* [TO-DO ITEM]: An exact copy of every record is the expected answer.
--- START ---
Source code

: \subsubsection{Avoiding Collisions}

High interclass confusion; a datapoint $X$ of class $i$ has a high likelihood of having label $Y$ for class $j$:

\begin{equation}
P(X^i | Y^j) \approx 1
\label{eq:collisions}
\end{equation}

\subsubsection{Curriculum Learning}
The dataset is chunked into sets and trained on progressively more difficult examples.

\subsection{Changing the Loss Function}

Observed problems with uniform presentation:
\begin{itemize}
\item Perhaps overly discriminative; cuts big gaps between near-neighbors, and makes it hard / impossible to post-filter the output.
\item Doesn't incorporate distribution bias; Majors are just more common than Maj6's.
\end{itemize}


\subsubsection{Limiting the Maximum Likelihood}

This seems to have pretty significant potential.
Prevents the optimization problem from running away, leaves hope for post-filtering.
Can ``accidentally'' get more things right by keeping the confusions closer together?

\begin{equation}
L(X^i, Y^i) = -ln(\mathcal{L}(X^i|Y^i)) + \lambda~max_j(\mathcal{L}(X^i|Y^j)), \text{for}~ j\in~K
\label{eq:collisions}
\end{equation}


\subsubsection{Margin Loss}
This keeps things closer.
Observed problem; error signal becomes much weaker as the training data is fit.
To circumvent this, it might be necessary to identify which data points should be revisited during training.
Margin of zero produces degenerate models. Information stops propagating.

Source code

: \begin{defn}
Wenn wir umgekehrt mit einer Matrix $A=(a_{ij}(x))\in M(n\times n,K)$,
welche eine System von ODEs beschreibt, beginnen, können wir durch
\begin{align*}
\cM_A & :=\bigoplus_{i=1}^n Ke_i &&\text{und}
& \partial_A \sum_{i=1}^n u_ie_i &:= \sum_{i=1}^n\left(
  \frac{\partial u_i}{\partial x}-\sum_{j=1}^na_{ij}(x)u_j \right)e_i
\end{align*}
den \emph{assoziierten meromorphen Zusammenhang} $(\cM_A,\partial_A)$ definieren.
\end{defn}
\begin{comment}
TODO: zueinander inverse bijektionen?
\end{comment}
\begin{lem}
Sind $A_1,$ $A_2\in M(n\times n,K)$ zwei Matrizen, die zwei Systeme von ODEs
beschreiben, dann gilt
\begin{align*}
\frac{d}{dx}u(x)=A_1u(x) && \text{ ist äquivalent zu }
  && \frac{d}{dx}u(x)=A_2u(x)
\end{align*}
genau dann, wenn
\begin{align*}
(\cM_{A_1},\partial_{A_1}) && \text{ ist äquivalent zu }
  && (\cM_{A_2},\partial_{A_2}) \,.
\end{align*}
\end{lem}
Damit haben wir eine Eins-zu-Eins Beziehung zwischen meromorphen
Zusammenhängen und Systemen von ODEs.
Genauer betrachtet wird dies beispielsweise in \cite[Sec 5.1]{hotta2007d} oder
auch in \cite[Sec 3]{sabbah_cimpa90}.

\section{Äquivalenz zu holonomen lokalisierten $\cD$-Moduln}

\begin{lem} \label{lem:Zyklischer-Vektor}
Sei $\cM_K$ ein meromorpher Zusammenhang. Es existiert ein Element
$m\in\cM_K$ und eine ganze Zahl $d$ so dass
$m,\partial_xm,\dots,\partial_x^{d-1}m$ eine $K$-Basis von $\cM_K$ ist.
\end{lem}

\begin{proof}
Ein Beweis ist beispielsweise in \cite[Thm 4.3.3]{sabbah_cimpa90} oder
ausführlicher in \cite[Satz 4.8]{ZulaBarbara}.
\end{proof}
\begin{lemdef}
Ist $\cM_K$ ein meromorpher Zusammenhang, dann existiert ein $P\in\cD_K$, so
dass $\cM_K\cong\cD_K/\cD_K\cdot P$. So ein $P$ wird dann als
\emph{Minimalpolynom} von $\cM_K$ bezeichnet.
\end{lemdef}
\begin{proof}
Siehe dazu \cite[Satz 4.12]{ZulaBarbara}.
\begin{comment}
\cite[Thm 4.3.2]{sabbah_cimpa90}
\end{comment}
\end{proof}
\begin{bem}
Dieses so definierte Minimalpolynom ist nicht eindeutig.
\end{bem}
--- END ---
* [TASK SOLUTION]:
Source code

: \subsubsection{Avoiding Collisions}

High interclass confusion; a datapoint $X$ of class $i$ has a high likelihood of having label $Y$ for class $j$:

\begin{equation}
P(X^i | Y^j) \approx 1
\label{eq:collisions}
\end{equation}

\subsubsection{Curriculum Learning}
The dataset is chunked into sets and trained on progressively more difficult examples.

\subsection{Changing the Loss Function}

Observed problems with uniform presentation:
\begin{itemize}
\item Perhaps overly discriminative; cuts big gaps between near-neighbors, and makes it hard / impossible to post-filter the output.
\item Doesn't incorporate distribution bias; Majors are just more common than Maj6's.
\end{itemize}


\subsubsection{Limiting the Maximum Likelihood}

This seems to have pretty significant potential.
Prevents the optimization problem from running away, leaves hope for post-filtering.
Can ``accidentally'' get more things right by keeping the confusions closer together?

\begin{equation}
L(X^i, Y^i) = -ln(\mathcal{L}(X^i|Y^i)) + \lambda~max_j(\mathcal{L}(X^i|Y^j)), \text{for}~ j\in~K
\label{eq:collisions}
\end{equation}


\subsubsection{Margin Loss}
This keeps things closer.
Observed problem; error signal becomes much weaker as the training data is fit.
To circumvent this, it might be necessary to identify which data points should be revisited during training.
Margin of zero produces degenerate models. Information stops propagating.

Source code

: \begin{defn}
Wenn wir umgekehrt mit einer Matrix $A=(a_{ij}(x))\in M(n\times n,K)$,
welche eine System von ODEs beschreibt, beginnen, können wir durch
\begin{align*}
\cM_A & :=\bigoplus_{i=1}^n Ke_i &&\text{und}
& \partial_A \sum_{i=1}^n u_ie_i &:= \sum_{i=1}^n\left(
  \frac{\partial u_i}{\partial x}-\sum_{j=1}^na_{ij}(x)u_j \right)e_i
\end{align*}
den \emph{assoziierten meromorphen Zusammenhang} $(\cM_A,\partial_A)$ definieren.
\end{defn}
\begin{comment}
TODO: zueinander inverse bijektionen?
\end{comment}
\begin{lem}
Sind $A_1,$ $A_2\in M(n\times n,K)$ zwei Matrizen, die zwei Systeme von ODEs
beschreiben, dann gilt
\begin{align*}
\frac{d}{dx}u(x)=A_1u(x) && \text{ ist äquivalent zu }
  && \frac{d}{dx}u(x)=A_2u(x)
\end{align*}
genau dann, wenn
\begin{align*}
(\cM_{A_1},\partial_{A_1}) && \text{ ist äquivalent zu }
  && (\cM_{A_2},\partial_{A_2}) \,.
\end{align*}
\end{lem}
Damit haben wir eine Eins-zu-Eins Beziehung zwischen meromorphen
Zusammenhängen und Systemen von ODEs.
Genauer betrachtet wird dies beispielsweise in \cite[Sec 5.1]{hotta2007d} oder
auch in \cite[Sec 3]{sabbah_cimpa90}.

\section{Äquivalenz zu holonomen lokalisierten $\cD$-Moduln}

\begin{lem} \label{lem:Zyklischer-Vektor}
Sei $\cM_K$ ein meromorpher Zusammenhang. Es existiert ein Element
$m\in\cM_K$ und eine ganze Zahl $d$ so dass
$m,\partial_xm,\dots,\partial_x^{d-1}m$ eine $K$-Basis von $\cM_K$ ist.
\end{lem}

\begin{proof}
Ein Beweis ist beispielsweise in \cite[Thm 4.3.3]{sabbah_cimpa90} oder
ausführlicher in \cite[Satz 4.8]{ZulaBarbara}.
\end{proof}
\begin{lemdef}
Ist $\cM_K$ ein meromorpher Zusammenhang, dann existiert ein $P\in\cD_K$, so
dass $\cM_K\cong\cD_K/\cD_K\cdot P$. So ein $P$ wird dann als
\emph{Minimalpolynom} von $\cM_K$ bezeichnet.
\end{lemdef}
\begin{proof}
Siehe dazu \cite[Satz 4.12]{ZulaBarbara}.
\begin{comment}
\cite[Thm 4.3.2]{sabbah_cimpa90}
\end{comment}
\end{proof}
\begin{bem}
Dieses so definierte Minimalpolynom ist nicht eindeutig.
\end{bem}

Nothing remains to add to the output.